Réévaluation continue
En effet, ces compagnies réétudient constamment leurs marchés. C’est le propre du low cost: évaluer la rentabilité d’une ligne pour continuer ou arrêter de la desservir. Il y a des TO qui annulent, d’autres qui reportent des réservations face à une conjoncture particulière. D’ailleurs, beaucoup de TO opérant dans les pays de l’Est se sont rétractés récemment, nous rapporte un opérateur touristique, car c’est une période d’élections et de mouvements sociaux qui font baisser la demande sur les voyages à l’étranger. «Les compagnies qui desservent ces destinations réagissent en réduisant les fréquences des vols ou en les supprimant, selon l’ampleur de la demande», explique notre expert.
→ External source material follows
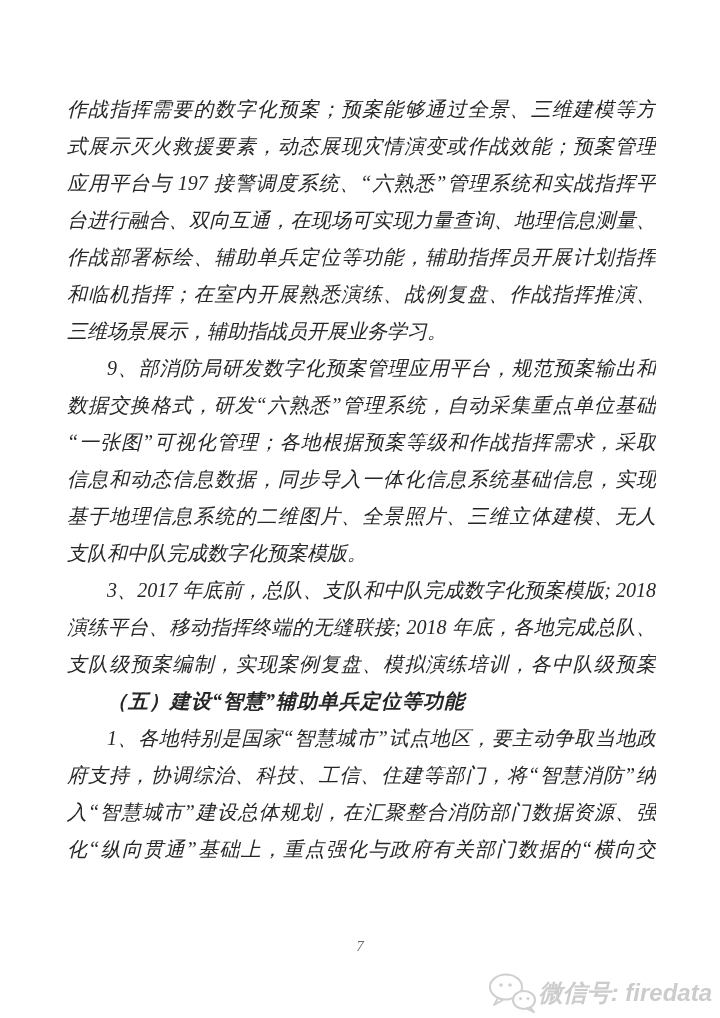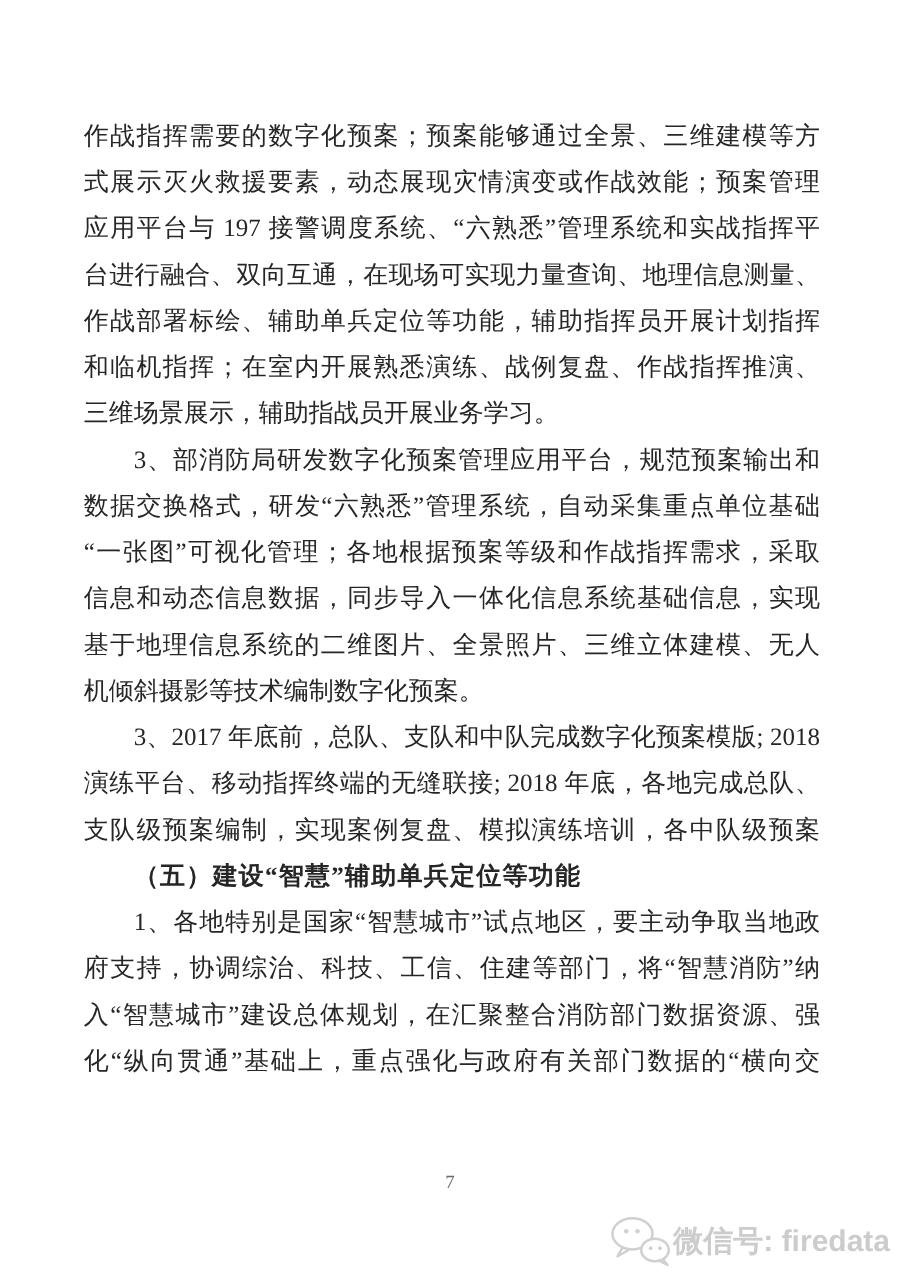"作战指挥需要的数字化预案；预案能够通过全景、三维建模等方" .page { font-style: none -> italic }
Néanmoins, un autre élément doit être pris en considération pour analyser cette politique chez les compagnies low cost. Pour être compétitives et attaquer les marchés où il y a du potentiel, la phase d’étude du marché n’est pas suffisamment exploitée. L’évaluation du potentiel est, de ce fait, souvent faussée par la volonté de décrocher des parts de marché rapidement. C’est ce qui est arrivé au Maroc. L’Open Sky qui a trop ouvert la porte, et qui a coïncidé avec la vision touristique ambitieuse du plan Azur, a provoqué trop de concurrence pour un marché limité. L’entrée rapide et en grand volume des compagnies low cost internationales a d’une part porté un coup fatal à la compagnie nationale à cause des prix compétitifs. D’autre part, les compagnies low cost se sont marchés sur les pieds, puisque la compétitivité obligeait tout le monde à baisser davantage les prix, ce qui n’était à l’avantage de personne.
On assiste aujourd’hui à un repositionnement stratégique des compagnies aériennes opérant sur le marché marocain. Qu’il s’agit de la compagnie nationale ou des compagnies low cost, c’est une période où il est primordial de redistribuer ses cartes pour passer cette période de stagnation en attendant la reprise de l’activité.
Une chose est sûre, avec le retrait des compagnies low cost, la RAM a devant elle une opportunité historique pour se repositionner sur ses anciennes lignes stratégiques qui assuraient pendant longtemps une grande partie de son chiffre d’affaires. En plein plan de restructuration, la compagnie nationale pourrait tirer profit du retrait progressif des low cost.

Assurer ses arrières avec les TO

Le secteur aérien est intimement lié au secteur touristique. Il faut savoir que toutes les compagnies aériennes adoptent un modèle hybride: le B to C ou la vente directe au client final, et les contrats avec les Tours Opérateurs. «Dans son plan de restructuration, et avec le récent contrat qu’elle a scellé avec le TO français Marmara, Jet4you consacre plus de 60% de ses sièges à ses partenaires TO», explique Myriam Kadmiri. Ces 60% incluent plusieurs contrats avec les TO, mais avec une forte contribution de Marmara qui est l’un des plus gros émetteurs de touristes vers le Maroc. En 2009, un touriste français sur cinq a assuré son voyage via le TO Marmara. On imagine alors l’ampleur de la perte qu’assume son ancien client la RAM avec la perte de ce marché. Ce genre de contrat constitue une garantie pour toute la saison. Il est donc un facteur déterminant pour une compagnie aérienne d’avoir dans son portefeuille plusieurs TO comme partenaires. Sachant que les clients individuels ne sont pas rentables, puisque les prix des sièges sont beaucoup moins chers que lorsqu’ils sont vendus en package. En parallèle, les compagnies aériennes assurent ce qu’on appelle dans le jargon aérien les «full charter». C’est une sorte de service aérien où la compagnie loue l’avion avec son équipage à un TO. Ici, on comprend que les compagnies low cost assurent leurs arrières au même titre que les compagnies nationales pour prévenir les fluctuations de la demande. Mais on remarque aussi que plusieurs marché de TO échappe de plus en plus aux compagnies nationales au profit des low cost, principalement à cause de leurs prix élevés.